Taylor loved watching movies with her sisters and had her own collection of 300 DVDs. She kept them carefully alphabeticalized in a special case, and practically demanded a signed waiver before loaning them out to anyone, joke her sisters.

Whenever she needed someone to talk to, says Hillary, Taylor was always there for her, “no matter what.” But the sisters could yak about silly things as well, often laughing their heads off by suddenly blurting out movie quotes their parents were clueless about. “We used to yell, ‘Get your s–t together, Carol!’ ” says Hillary (referring to a line from the movie Bridesmaids).

Taylor began playing hockey, first with the Melita Bisons, at 8. A “selfless and humble person,” according to her sister Danielle, the only time Taylor gloated—just a bit—was when she beat her sisters at a sport. All the girls were intensely competitive in athletics, something inherited from Wink.

Graduating from high school with distinction in 2012, Taylor moved to Winnipeg to study at the University of Manitoba. Danielle was already there, studying nursing. The two lived together for a time and both played together on the Aces, in the Winnipeg Women’s Hockey League; Taylor on defence, Danielle a forward. Quiet and reserved in the dressing room, Taylor nevertheless was often the one to pick up team spirits with her cheeky sense of humour.

Taylor originally aimed to be a veterinarian. Animals were her first love. Last February, Taylor and her family took a trip to Orlando, Fla., drinking butter beer at a Harry-Potter-themed tavern at Universal Studios and trying every ride she could, the scarier the better. But her favourite moment came when she joined her family to swim with dolphins at Discovery Cove.

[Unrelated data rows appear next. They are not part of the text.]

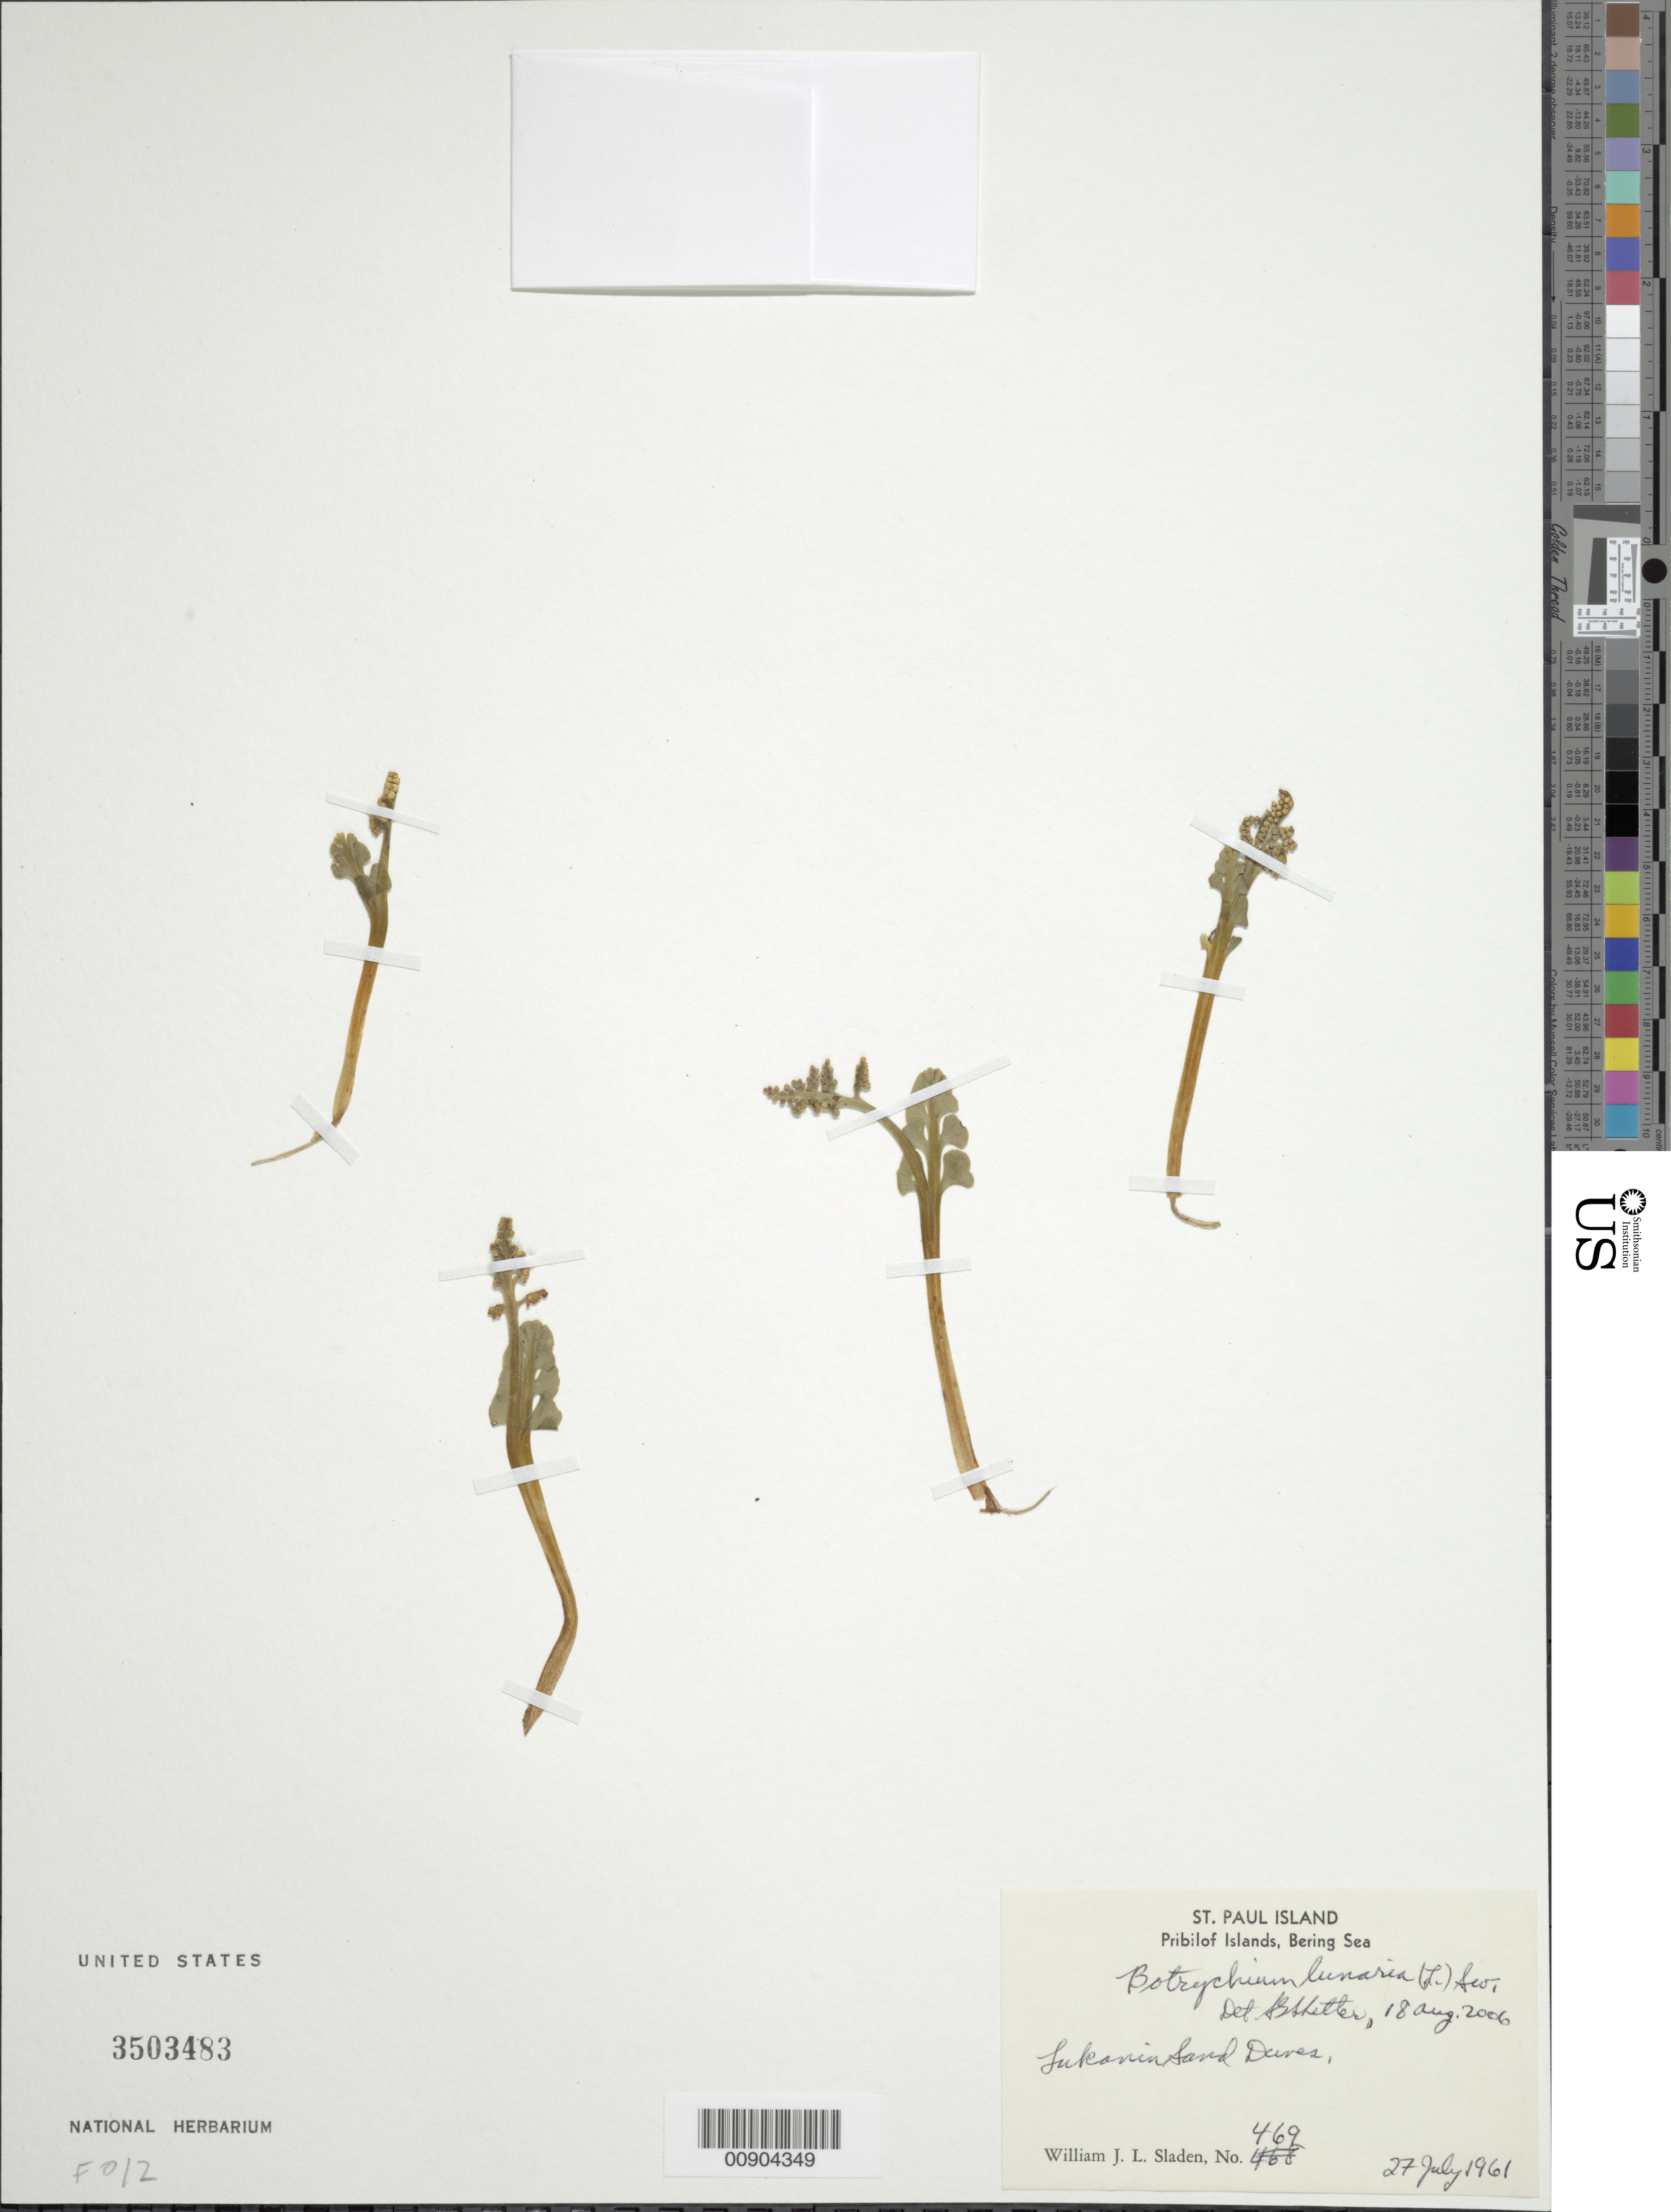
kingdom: Plantae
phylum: Tracheophyta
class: Polypodiopsida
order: Ophioglossales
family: Ophioglossaceae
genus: Botrychium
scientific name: Botrychium lunaria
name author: (L.) Sw.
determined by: Shetler, Stanwyn G., (US), NMNH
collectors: W. Sladen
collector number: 469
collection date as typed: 27 Jul 1961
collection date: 1961-07-27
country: United States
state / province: Alaska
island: St. Paul Island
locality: Lukanin Sand Dunes., Bering Sea, Pribilof Islands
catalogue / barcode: US 3503483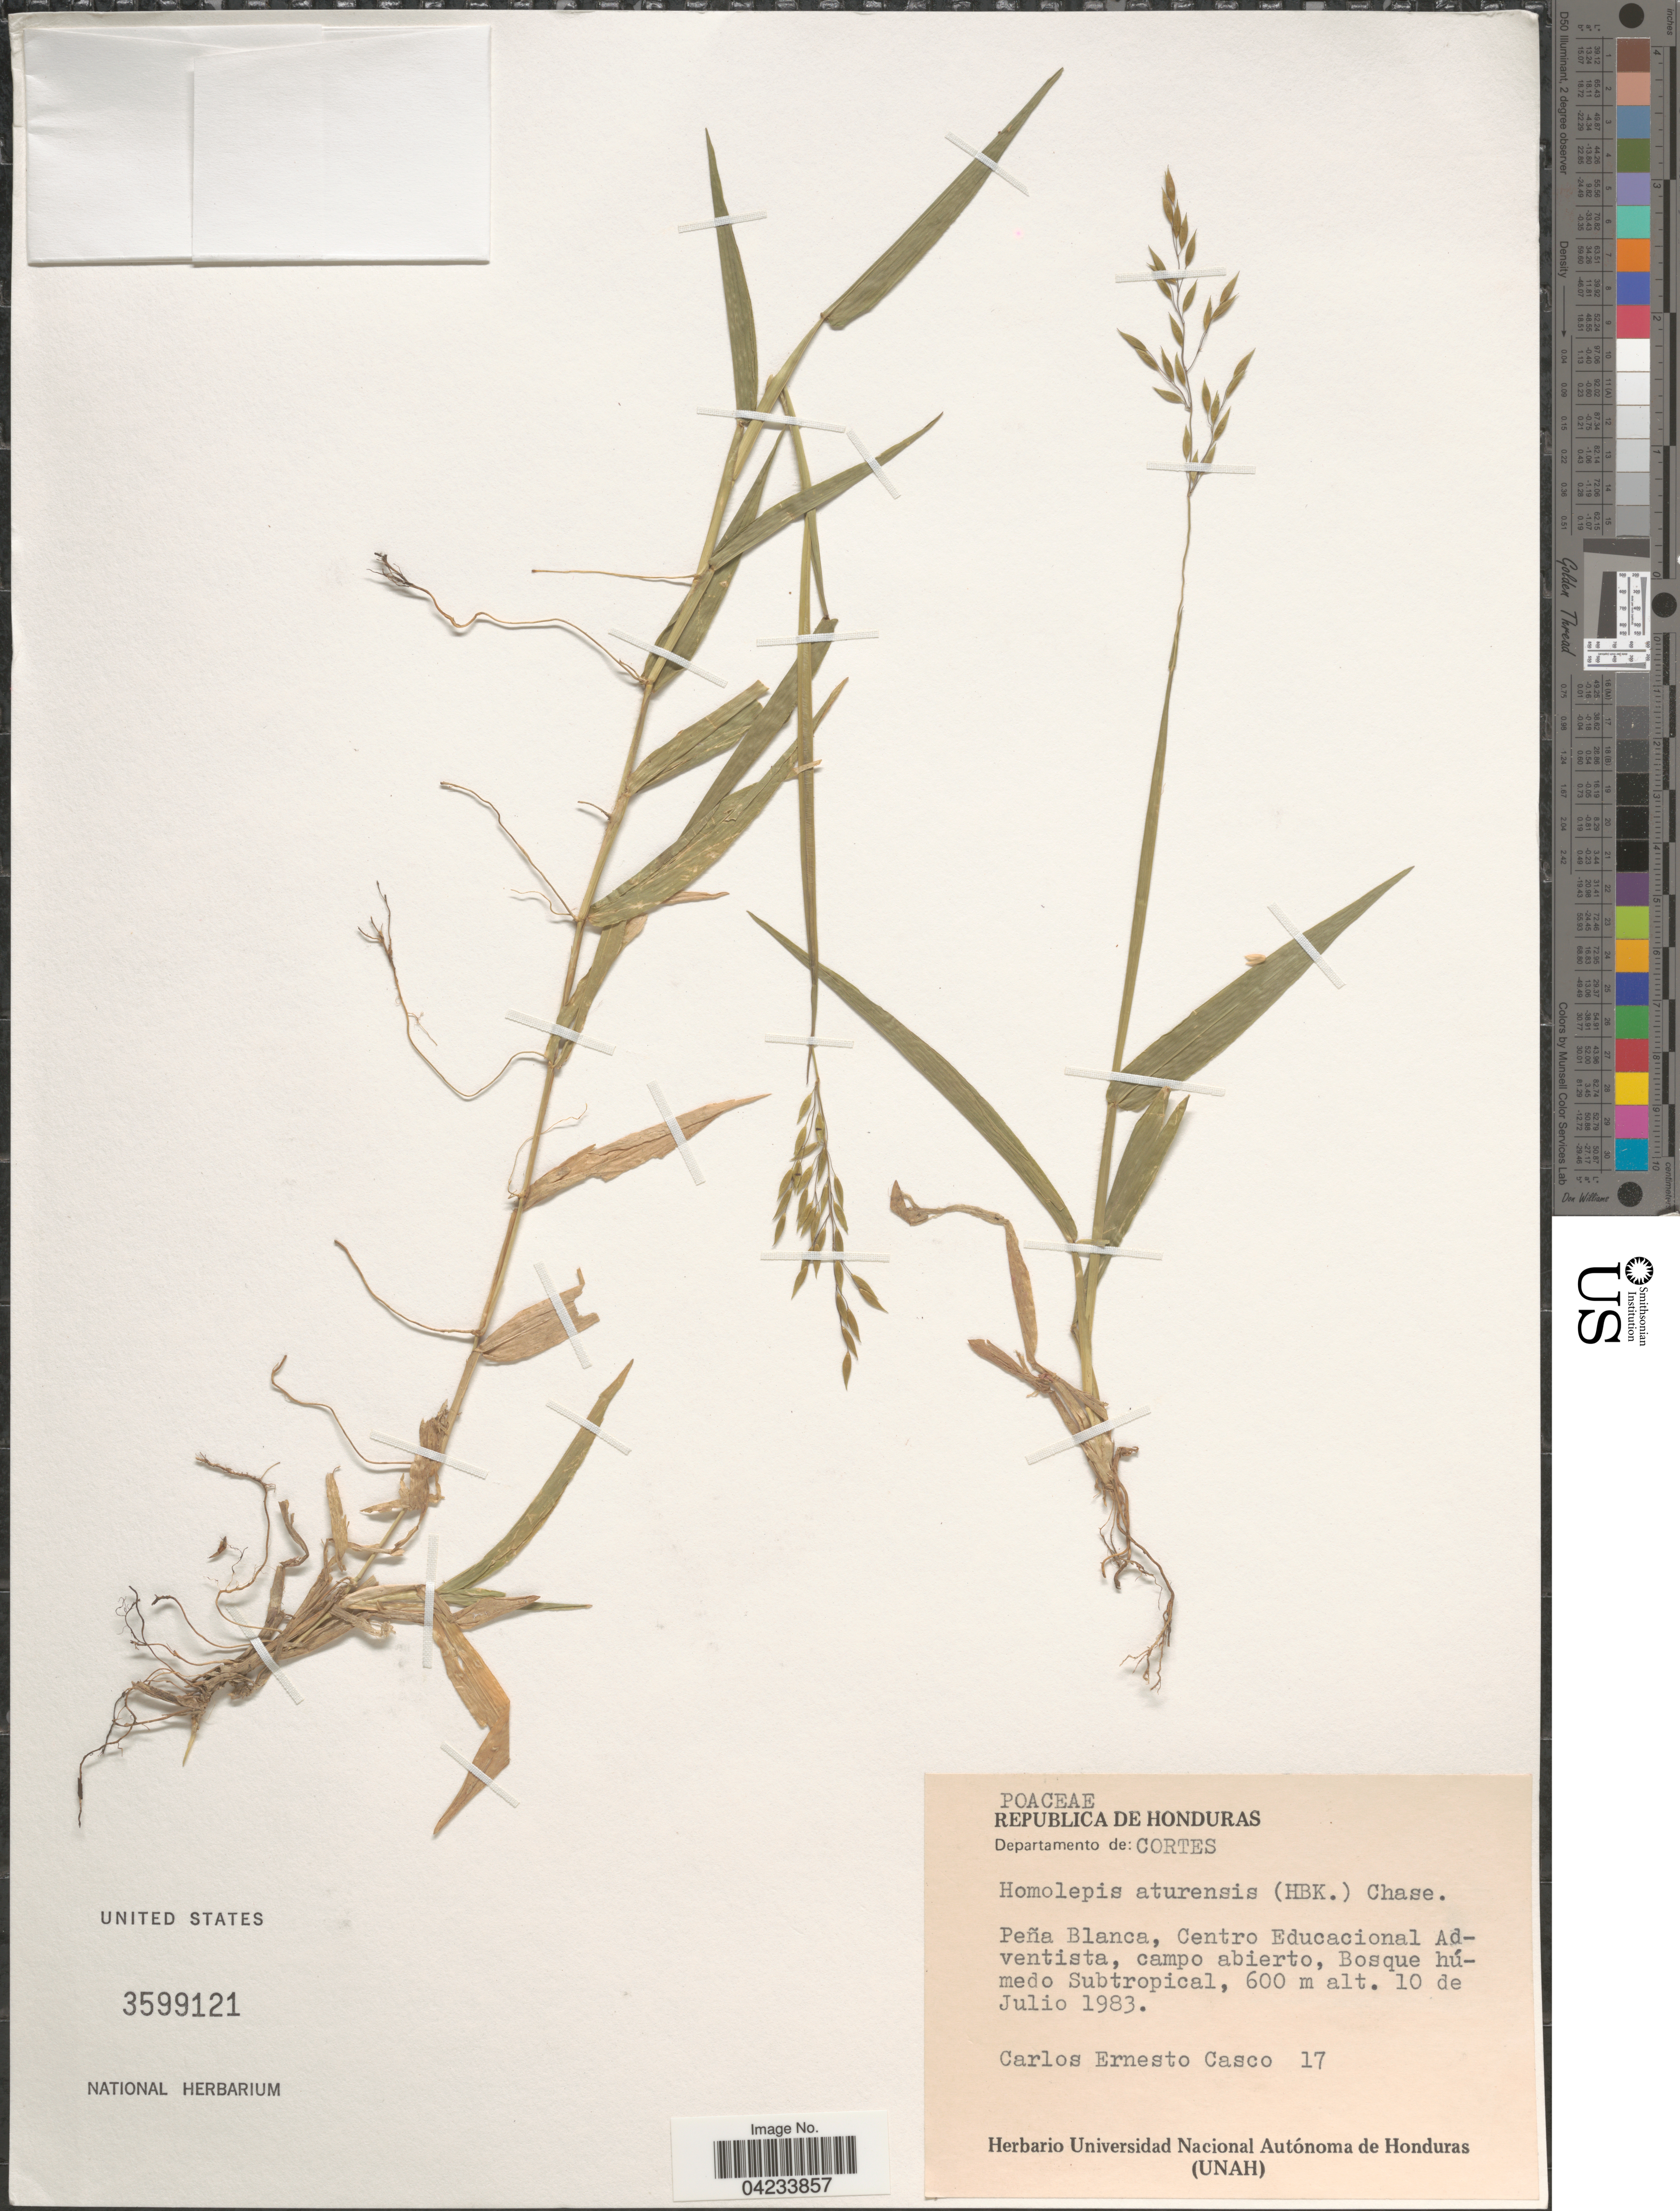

Her veterinary dreams were dashed when she realized it could be at least five years before she even got accepted into a veterinary program. So, two years ago, she switched to the U of M’s athletic therapy program. She hoped to one day work for an NHL team, though she worried about the travel involved; she struggled so much with being away from family that, while studying in Winnipeg, she’d drive the 326 km home every weekend she could. “We’d tease her when she’d come home and say, ‘Don’t you want to go out and do something with your friends?” ’ says Vicki. “No, mom,” she’d say. “I just want to hang out with you guys.”

On Oct. 9, Taylor was driving to Napinka to spend Thanksgiving weekend with her family. A driver with an extensive record of traffic, alcohol and other offences was speeding down the same road, fleeing police. Police called off the high-speed chase, but, soon after, the driver crashed head-on into Taylor’s Pontiac G6. She was pronounced dead at the scene. She was 20.